On Tuesday, Zelensky accused the Russians of committing a "crime against humanity" in Mariupol.

In and around Kyiv, sirens were heard several times at night.
"In the past 24 hours, the Russians have bombed 30 times populated neighborhoods and civilian infrastructure in the Kyiv region," regional governor Oleksandr Pavlyuk said on Telegram, noting that the northern regions of the capital were the most affected.

Explosions were also heard on Wednesday morning, coming from the city of Irbin, which the Ukrainians announced liberated from Russian forces, according to an AFP journalist.

Judging actions
At the conclusion of the Istanbul talks, Russian Deputy Defense Minister Alexander Furmin announced Tuesday that Moscow "drastically reduces its military activities in the direction of Kyiv and Chernihiv."

Ukrainian President Volodymyr Zelensky spoke of "positive signs, but we should not forget the Russian explosions or shells."

But the Ukrainian General Staff received the Russian announcement with caution. "The so-called (troop withdrawal) is most likely a rotation between individual units, the goal of which is to deceive the military leadership of the Ukrainian armed forces," she said in a statement on Tuesday evening.

For his part, Pentagon spokesman John Kirby considered this matter a "repositioning" and not an "actual withdrawal."

The British Ministry of Defense wrote on its Twitter account: "It is very likely that Russia is seeking to transfer its strike force from the north towards the (separatist) regions of Donetsk and Luhansk in the east."

This was confirmed by Russian Defense Minister Sergei Shoigu, saying that Russia had achieved its "goal, which is to significantly reduce the military capacity of the Ukrainian armed forces, which allows focusing attention and efforts on the main goal: the liberation of Donbass."

For Kiev's Western allies, the judgment will be on actions.
US President Joe Biden said Tuesday: "We'll see if they stick to their word," after a phone call with the leaders of France, Britain, Germany and Italy. "There seems to be a consensus that we have to wait and see what they have to offer," he added.

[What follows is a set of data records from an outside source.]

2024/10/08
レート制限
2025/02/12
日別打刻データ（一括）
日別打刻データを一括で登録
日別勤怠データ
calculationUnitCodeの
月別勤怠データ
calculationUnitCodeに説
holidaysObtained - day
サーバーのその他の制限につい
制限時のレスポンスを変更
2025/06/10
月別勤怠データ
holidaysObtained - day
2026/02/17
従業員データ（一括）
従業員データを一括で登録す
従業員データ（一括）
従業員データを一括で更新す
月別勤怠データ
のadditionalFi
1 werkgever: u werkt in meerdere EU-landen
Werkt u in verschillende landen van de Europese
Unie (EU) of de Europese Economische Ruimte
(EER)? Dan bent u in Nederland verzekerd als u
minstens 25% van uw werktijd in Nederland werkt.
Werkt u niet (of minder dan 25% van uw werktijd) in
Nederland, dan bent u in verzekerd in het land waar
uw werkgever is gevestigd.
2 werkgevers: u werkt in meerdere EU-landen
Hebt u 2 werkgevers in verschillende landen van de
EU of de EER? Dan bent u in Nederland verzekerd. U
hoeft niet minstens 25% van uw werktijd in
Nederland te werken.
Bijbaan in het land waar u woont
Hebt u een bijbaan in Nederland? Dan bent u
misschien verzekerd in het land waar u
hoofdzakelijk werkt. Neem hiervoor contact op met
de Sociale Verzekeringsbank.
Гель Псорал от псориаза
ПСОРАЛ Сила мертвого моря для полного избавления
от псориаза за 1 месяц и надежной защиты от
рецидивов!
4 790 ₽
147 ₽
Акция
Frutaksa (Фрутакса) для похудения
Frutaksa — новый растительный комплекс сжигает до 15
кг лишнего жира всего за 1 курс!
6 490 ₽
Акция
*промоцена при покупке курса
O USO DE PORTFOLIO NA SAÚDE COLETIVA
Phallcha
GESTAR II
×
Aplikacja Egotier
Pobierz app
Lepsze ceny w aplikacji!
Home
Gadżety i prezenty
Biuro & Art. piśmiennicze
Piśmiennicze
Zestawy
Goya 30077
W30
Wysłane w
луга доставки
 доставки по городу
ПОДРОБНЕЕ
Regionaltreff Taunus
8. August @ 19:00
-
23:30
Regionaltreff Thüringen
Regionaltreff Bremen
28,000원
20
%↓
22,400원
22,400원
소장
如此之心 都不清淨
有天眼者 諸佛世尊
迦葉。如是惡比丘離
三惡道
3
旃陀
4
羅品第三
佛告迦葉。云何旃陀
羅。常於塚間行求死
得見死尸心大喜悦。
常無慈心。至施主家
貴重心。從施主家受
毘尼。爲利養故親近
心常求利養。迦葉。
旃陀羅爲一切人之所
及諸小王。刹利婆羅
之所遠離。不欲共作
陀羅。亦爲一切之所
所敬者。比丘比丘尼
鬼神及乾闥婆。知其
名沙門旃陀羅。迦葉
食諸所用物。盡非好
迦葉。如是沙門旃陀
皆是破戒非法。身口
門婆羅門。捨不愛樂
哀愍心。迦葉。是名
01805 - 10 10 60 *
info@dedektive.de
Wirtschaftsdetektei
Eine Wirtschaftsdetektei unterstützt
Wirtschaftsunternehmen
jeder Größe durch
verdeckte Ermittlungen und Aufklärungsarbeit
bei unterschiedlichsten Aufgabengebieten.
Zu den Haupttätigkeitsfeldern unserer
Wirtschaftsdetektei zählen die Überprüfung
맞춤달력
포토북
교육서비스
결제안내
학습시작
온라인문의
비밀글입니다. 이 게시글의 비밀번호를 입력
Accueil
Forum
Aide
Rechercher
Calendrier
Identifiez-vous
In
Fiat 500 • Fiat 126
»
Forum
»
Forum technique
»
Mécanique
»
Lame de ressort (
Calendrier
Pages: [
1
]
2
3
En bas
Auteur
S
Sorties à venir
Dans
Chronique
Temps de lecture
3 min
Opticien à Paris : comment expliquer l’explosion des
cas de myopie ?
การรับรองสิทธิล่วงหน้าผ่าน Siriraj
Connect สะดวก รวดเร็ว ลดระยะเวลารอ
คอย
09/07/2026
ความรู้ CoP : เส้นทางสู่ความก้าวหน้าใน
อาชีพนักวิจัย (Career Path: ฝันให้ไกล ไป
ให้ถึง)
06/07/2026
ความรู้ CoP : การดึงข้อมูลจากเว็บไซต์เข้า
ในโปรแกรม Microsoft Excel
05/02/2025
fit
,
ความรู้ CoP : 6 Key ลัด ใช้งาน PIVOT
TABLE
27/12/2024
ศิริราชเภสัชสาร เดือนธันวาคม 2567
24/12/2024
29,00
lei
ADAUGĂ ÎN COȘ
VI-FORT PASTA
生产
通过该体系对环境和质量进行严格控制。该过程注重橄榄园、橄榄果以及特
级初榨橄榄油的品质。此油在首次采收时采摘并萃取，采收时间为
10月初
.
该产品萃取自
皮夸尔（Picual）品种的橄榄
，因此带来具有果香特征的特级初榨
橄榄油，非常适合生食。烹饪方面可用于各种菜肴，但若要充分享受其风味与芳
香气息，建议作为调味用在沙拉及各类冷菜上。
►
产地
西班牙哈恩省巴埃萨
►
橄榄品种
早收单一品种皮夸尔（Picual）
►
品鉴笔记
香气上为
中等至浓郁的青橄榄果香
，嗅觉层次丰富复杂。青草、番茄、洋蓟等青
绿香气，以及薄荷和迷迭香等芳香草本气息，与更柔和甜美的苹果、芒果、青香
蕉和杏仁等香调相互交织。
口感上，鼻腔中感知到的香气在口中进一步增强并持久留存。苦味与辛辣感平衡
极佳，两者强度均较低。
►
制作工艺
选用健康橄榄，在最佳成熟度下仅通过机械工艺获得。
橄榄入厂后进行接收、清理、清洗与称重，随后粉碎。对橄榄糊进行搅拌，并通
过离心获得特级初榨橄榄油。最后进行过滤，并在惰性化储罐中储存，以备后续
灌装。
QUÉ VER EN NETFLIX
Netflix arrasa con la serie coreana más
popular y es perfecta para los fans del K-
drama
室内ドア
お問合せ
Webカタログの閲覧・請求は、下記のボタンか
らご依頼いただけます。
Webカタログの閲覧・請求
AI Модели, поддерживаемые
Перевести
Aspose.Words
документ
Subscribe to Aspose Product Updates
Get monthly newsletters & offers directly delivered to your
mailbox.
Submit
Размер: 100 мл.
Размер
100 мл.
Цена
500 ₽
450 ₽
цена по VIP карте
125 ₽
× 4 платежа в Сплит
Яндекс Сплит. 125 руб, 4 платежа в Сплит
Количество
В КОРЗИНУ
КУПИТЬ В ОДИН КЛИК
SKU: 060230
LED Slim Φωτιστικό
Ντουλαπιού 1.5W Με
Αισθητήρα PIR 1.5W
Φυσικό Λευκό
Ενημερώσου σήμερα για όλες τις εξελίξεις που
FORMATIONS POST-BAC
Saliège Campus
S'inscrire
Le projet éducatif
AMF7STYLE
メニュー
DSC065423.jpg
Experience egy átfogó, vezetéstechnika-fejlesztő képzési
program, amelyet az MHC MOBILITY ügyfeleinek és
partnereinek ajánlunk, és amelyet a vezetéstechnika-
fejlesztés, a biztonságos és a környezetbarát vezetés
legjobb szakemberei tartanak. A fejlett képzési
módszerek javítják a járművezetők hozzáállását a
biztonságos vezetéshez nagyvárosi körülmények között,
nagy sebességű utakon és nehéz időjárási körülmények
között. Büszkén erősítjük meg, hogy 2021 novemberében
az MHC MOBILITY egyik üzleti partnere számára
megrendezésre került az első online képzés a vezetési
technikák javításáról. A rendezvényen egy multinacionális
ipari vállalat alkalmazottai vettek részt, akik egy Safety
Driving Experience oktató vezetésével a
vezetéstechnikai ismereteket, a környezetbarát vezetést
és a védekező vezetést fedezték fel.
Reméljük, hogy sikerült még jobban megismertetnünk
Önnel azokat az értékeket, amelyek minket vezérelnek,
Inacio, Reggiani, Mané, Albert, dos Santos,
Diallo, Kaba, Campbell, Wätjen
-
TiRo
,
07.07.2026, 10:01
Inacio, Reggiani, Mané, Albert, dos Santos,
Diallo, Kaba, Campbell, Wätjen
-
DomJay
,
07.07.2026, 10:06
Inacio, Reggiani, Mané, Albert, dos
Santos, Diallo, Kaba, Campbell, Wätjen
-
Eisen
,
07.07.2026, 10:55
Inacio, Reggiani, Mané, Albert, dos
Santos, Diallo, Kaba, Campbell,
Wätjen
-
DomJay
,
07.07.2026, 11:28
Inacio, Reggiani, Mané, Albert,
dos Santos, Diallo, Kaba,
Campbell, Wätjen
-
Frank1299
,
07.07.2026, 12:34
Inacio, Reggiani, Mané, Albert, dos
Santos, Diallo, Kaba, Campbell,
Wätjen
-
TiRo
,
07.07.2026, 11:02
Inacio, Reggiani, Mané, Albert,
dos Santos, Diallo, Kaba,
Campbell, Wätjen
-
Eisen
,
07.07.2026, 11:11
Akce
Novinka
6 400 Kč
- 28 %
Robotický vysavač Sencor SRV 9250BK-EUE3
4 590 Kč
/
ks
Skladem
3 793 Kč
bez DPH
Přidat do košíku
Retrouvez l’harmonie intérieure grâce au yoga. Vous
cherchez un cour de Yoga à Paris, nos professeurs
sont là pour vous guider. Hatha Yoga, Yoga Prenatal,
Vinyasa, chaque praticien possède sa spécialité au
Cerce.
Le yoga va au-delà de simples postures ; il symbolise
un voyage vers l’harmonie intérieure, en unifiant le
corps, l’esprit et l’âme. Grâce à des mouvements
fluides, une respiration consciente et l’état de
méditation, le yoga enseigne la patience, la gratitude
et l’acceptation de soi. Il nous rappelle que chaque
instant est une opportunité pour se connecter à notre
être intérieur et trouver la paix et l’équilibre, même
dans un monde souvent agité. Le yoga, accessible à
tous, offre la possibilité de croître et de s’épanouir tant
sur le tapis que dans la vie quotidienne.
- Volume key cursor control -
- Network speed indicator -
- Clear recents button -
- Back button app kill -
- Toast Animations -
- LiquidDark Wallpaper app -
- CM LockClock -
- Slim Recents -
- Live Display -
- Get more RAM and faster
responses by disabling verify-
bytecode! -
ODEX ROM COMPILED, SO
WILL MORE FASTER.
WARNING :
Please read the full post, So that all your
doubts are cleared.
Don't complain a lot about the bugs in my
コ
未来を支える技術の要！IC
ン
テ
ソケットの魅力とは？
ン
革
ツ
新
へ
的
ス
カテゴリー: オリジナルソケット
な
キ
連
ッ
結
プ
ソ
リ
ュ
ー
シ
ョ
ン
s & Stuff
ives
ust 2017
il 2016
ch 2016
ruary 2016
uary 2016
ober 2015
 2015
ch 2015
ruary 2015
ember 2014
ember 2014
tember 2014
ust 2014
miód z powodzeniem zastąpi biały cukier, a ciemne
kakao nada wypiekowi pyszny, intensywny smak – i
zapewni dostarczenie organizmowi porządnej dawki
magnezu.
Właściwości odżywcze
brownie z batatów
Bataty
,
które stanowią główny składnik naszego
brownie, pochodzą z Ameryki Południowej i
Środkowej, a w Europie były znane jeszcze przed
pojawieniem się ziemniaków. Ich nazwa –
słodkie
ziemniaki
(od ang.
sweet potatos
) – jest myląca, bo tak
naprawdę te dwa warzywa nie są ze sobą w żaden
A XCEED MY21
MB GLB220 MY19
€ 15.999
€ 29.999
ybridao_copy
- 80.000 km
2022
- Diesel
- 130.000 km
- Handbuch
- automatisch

For his part, the head of the Ukrainian delegation, David Arachmia, called for "an international mechanism of security guarantees through which the guarantor states operate in a manner similar to Chapter V of the NATO Charter, and even more stringently."

And Article 5 of the Alliance Charter provides for the common defense in the event of an attack on one of the Allied countries.

Temporary disqualification
Arachmia stressed that among the countries that Ukraine would like to be guarantors of are the United States, China, France and the United Kingdom, who are permanent members of the United Nations Security Council, in addition to Turkey, Germany, Poland and Israel.

Kyiv also demands that this international agreement in no way prohibit Ukraine's accession to the European Union and that the guarantor states pledge to contribute to this process.

Arachmia pointed out that these guarantees could come into effect as soon as possible, since the lands of Crimea and Donbass under the control of pro-Russian separatists would be "temporarily excluded" from the agreement.